Spec Tech: How Close is too Close for Supernovae?
Every day throughout the universe old stars are exploding in fantastic, trembling concussions of mass and energy. Suffice it to say that you wouldn’t want to be next door when this happened. But just how close is too close? Is there a minimum safe distance from supernovae for an Earth-like planet?
The exact answer is—of course—not exact. This question is currently a topic of debate and ongoing study by scientists. But we have some guesses and some rules of thumb. To come to a conclusion about safe distance we need to understand a couple of things: the different kinds of supernovae and what they do to the Earth that is actually dangerous.
Type I and II and Jets
Supernovae are generally divided into two categories imaginatively named Type I and Type II. Type II are giant stars that have run out of hydrogen to burn and collapse in on themselves releasing tons of energy. Type I are caused by white dwarfs that have built up so much mass from nearby gas and dust that they collapse into neutron stars or black holes. Of the two Type I are the more powerful explosions.
There is one more complication. Supernovae are not symmetrical. When collapsing stars tend to flatten out into disks. These disks tend to form jets of super fast matter. The reasons for this are not entirely clear but we see them everywhere. It turns out that a large amount of the energy of a supernova is directed out in these jets. The difference between a great show in the sky and certain doom is whether or not the jet is pointed at you.
Effects of Supernovae on Earth
So what happens when a supernova goes off ‘near’ the Earth? What comes out of supernovae is mostly made up of photons (gamma rays, x-rays, etc.), neutrinos, relativistic protons (‘cosmic rays’), and a shockwave of non-relativistic matter. It turns out that we only need to worry about one of these.
Neutrinos don’t interact with normal matter very often. In fact there are billions of them streaming through you as you read this. And after passing through you they will continue to pass right through the Earth and out the other side. From the perspective of the neutrino the universe is empty. So we don’t worry about those. And luckily most of the energy of a typical supernova is contained in these harmless particles.
Protons and other particles moving near the speed of light are pretty dangerous. They can rip through you creating a shower of radiation that tears apart DNA. But being made of big things like protons they tend to bump into stuff before getting too far. The gas and dust that surrounds our sun and permeates the galaxy tends to dissipate cosmic rays and other heavy particles before they reach Earth. So no problem there.
The non-relativistic matter is just the rest of the explosion. It’s moving pretty slow, and will never make it outside the immediate space around the supernova. Basically unless you are in orbit around the exploding star itself it’s of no concern.
The photons on the other hand are pretty troublesome. Supernovae expel a nasty concoction of high energy light. Everything from UV to gamma rays come pouring out in huge quantities. This radiation, if strong enough, can tear apart our upper atmosphere. Ironically it’s the atmosphere that protects us from this kind of radiation on a daily basis. The Ozone layer blocks most of the UV from the sun and has been keeping us safe for millions of years. But if the atmosphere gets hit with enough radiation, say from a supernova, it will start to wear away that protective coating leaving life quite vulnerable. So it’s not the supernova itself that hurts us, but the lasting devastation to our blanket of protection from everyday radiation.

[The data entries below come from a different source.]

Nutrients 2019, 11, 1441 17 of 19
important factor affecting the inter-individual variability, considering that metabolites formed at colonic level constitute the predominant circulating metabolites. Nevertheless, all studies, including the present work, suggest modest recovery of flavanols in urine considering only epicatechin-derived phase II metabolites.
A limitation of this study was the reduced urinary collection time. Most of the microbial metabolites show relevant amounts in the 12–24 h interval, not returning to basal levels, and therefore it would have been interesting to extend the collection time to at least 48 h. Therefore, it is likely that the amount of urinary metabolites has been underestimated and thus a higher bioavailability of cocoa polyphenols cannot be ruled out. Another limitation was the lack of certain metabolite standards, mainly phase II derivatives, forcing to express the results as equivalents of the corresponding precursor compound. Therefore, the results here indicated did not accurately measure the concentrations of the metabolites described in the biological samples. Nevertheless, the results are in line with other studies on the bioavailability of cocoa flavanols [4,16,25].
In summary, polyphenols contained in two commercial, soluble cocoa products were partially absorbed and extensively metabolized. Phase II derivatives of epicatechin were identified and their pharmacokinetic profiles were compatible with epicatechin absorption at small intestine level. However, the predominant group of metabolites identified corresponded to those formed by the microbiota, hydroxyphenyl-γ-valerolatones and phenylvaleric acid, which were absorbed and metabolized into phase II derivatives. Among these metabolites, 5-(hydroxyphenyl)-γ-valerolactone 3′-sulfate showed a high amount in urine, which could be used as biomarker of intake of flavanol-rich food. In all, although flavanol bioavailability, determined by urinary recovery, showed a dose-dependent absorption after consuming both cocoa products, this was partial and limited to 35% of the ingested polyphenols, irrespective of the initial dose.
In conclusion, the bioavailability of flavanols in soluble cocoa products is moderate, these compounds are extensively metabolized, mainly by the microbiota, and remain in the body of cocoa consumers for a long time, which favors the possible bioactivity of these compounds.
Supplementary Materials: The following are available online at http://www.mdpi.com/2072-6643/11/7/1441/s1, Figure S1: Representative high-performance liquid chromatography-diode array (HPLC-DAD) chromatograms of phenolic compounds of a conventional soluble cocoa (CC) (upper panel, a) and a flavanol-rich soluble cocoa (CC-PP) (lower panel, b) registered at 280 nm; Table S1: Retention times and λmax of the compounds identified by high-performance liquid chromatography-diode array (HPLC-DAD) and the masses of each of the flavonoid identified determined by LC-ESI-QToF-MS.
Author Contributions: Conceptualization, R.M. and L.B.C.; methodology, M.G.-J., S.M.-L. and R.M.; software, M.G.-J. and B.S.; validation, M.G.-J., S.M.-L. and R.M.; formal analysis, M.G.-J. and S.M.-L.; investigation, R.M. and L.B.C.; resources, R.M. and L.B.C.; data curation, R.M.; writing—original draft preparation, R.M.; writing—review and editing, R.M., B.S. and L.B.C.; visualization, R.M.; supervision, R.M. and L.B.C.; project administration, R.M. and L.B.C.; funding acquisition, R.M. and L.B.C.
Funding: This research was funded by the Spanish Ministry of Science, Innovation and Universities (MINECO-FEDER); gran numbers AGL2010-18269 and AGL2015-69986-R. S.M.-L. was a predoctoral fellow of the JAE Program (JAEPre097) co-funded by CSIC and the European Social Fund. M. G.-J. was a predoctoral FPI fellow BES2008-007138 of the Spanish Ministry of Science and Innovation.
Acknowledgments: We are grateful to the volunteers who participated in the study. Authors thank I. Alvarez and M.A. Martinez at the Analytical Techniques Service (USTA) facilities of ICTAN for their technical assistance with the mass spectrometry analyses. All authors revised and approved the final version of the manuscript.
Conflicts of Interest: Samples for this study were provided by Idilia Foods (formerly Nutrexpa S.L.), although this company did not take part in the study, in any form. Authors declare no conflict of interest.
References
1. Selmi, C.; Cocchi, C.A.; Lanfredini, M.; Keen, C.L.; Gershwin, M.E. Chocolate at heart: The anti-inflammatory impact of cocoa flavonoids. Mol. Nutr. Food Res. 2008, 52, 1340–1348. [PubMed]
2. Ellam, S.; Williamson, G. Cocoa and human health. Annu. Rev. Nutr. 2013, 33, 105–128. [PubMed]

How close is too close then? At what point does the radiation become so intense that we lose our ozone layer and fry all the plant life on Earth and starve to death? If we are not in the cross hairs of a jet from a Type I supernova— essentially the worst case scenario—then it would have to be pretty close. Since the rest of the energy and radiation from a supernova not in the jets is distributed more of less evenly in every direction the actually amount that would get to Earth drops off very quickly with distance. The generally accepted number of danger for a bright Type II or normal Type I is about 30 light years. Anything closer than that and we would have to worry about mass extinctions caused by the suddenly missing ozone layer and climate change associated with the upper atmospheric radiation. There is some evidence that a supernova went off not too long ago (geologically speaking) about 80 light years away without any ill effects beyond some mild climate change (a few decades of slight cooling then warming again). 10 light years is just next door neighbors. In fact there are only a handful of stars this close to Earth and none of them are going to explode anytime soon.
Things are considerably worse if a jet is pointed right at us. Right now Scientists think that we could see nearly complete ozone loss and perhaps even a mass extinction if the offending supernova is as close as 10,000 light years! For scale it is about a tenth of the way across the whole galaxy. There are millions of stars of all kinds in this radius, but thankfully the chances of one pointed at us and going off in the lifetime of our species is next to zero. It’s expected that this sort of thing only happens once or twice every billion years. So don’t panic in real life! Panic in your writing, of course, is up to you.